What the task asks: The records below are to be set down word for word, with every picture left out.

(Stored items from a collection)
====

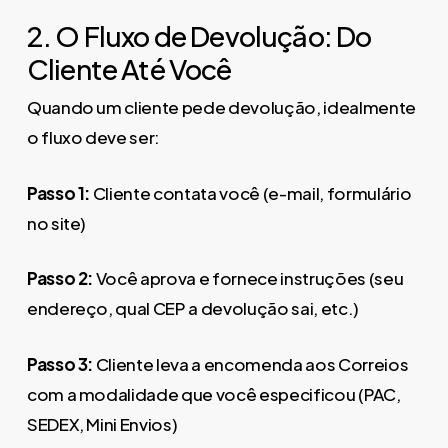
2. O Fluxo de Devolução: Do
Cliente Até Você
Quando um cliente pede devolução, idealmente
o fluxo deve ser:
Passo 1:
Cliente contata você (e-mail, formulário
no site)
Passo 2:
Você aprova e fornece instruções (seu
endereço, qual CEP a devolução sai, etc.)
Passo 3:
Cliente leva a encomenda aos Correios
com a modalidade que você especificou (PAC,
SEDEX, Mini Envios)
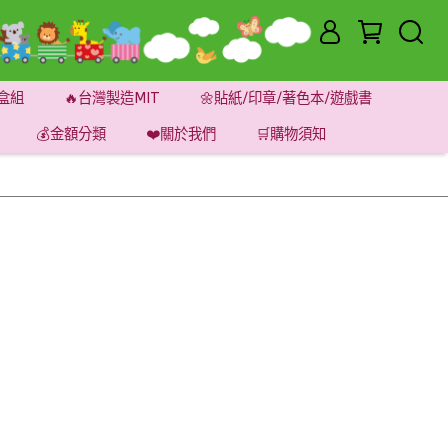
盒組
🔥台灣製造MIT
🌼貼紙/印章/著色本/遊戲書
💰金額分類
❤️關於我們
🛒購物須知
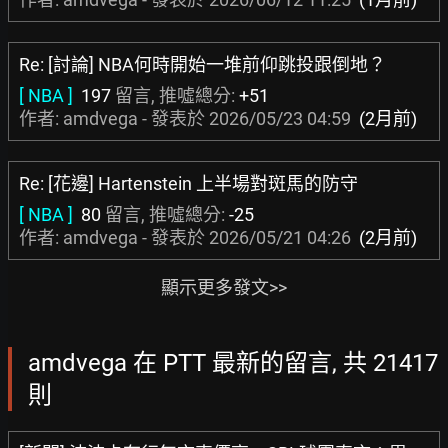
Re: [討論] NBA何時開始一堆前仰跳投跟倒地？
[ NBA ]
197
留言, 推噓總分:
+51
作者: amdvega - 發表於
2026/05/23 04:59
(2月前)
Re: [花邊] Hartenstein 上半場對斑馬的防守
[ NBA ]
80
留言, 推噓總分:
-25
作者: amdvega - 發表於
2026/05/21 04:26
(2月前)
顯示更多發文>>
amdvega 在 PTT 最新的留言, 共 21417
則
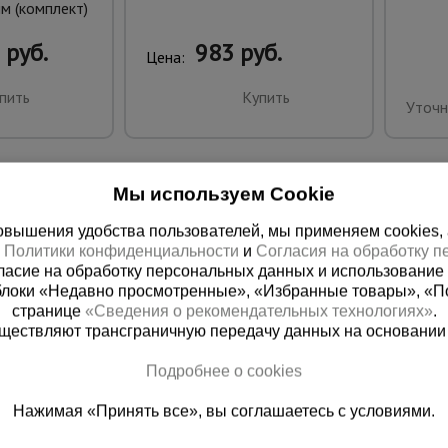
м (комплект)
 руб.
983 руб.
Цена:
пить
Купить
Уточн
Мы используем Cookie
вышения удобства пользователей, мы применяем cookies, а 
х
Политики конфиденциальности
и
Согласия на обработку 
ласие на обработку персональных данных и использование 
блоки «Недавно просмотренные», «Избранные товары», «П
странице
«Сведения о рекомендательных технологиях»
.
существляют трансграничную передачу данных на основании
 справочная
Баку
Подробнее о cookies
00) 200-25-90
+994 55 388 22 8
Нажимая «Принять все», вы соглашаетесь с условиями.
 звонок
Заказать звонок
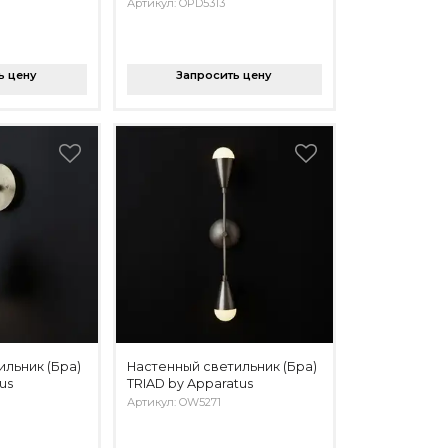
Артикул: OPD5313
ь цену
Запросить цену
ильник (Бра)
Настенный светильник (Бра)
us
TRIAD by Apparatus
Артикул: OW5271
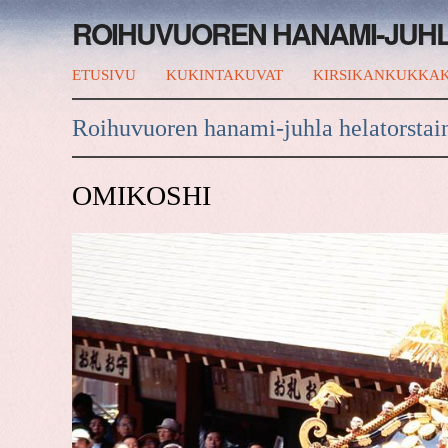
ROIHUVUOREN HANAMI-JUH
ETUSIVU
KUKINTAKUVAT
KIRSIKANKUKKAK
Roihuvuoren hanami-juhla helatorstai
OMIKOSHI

====

Task result:
2. O Fluxo de Devolução: Do
Cliente Até Você
Quando um cliente pede devolução, idealmente
o fluxo deve ser:
Passo 1:
Cliente contata você (e-mail, formulário
no site)
Passo 2:
Você aprova e fornece instruções (seu
endereço, qual CEP a devolução sai, etc.)
Passo 3:
Cliente leva a encomenda aos Correios
com a modalidade que você especificou (PAC,
SEDEX, Mini Envios)
盒組
🔥台灣製造MIT
🌼貼紙/印章/著色本/遊戲書
💰金額分類
❤️關於我們
🛒購物須知
Re: [討論] NBA何時開始一堆前仰跳投跟倒地？
[ NBA ]
197
留言, 推噓總分:
+51
作者: amdvega - 發表於
2026/05/23 04:59
(2月前)
Re: [花邊] Hartenstein 上半場對斑馬的防守
[ NBA ]
80
留言, 推噓總分:
-25
作者: amdvega - 發表於
2026/05/21 04:26
(2月前)
顯示更多發文>>
amdvega 在 PTT 最新的留言, 共 21417
則
м (комплект)
 руб.
983 руб.
Цена:
пить
Купить
Уточн
Мы используем Cookie
вышения удобства пользователей, мы применяем cookies, а 
х
Политики конфиденциальности
и
Согласия на обработку 
ласие на обработку персональных данных и использование 
блоки «Недавно просмотренные», «Избранные товары», «П
странице
«Сведения о рекомендательных технологиях»
.
существляют трансграничную передачу данных на основании
 справочная
Баку
Подробнее о cookies
00) 200-25-90
+994 55 388 22 8
Нажимая «Принять все», вы соглашаетесь с условиями.
 звонок
Заказать звонок
Артикул: OPD5313
ь цену
Запросить цену
ильник (Бра)
Настенный светильник (Бра)
us
TRIAD by Apparatus
Артикул: OW5271
ROIHUVUOREN HANAMI-JUH
ETUSIVU
KUKINTAKUVAT
KIRSIKANKUKKAK
Roihuvuoren hanami-juhla helatorstai
OMIKOSHI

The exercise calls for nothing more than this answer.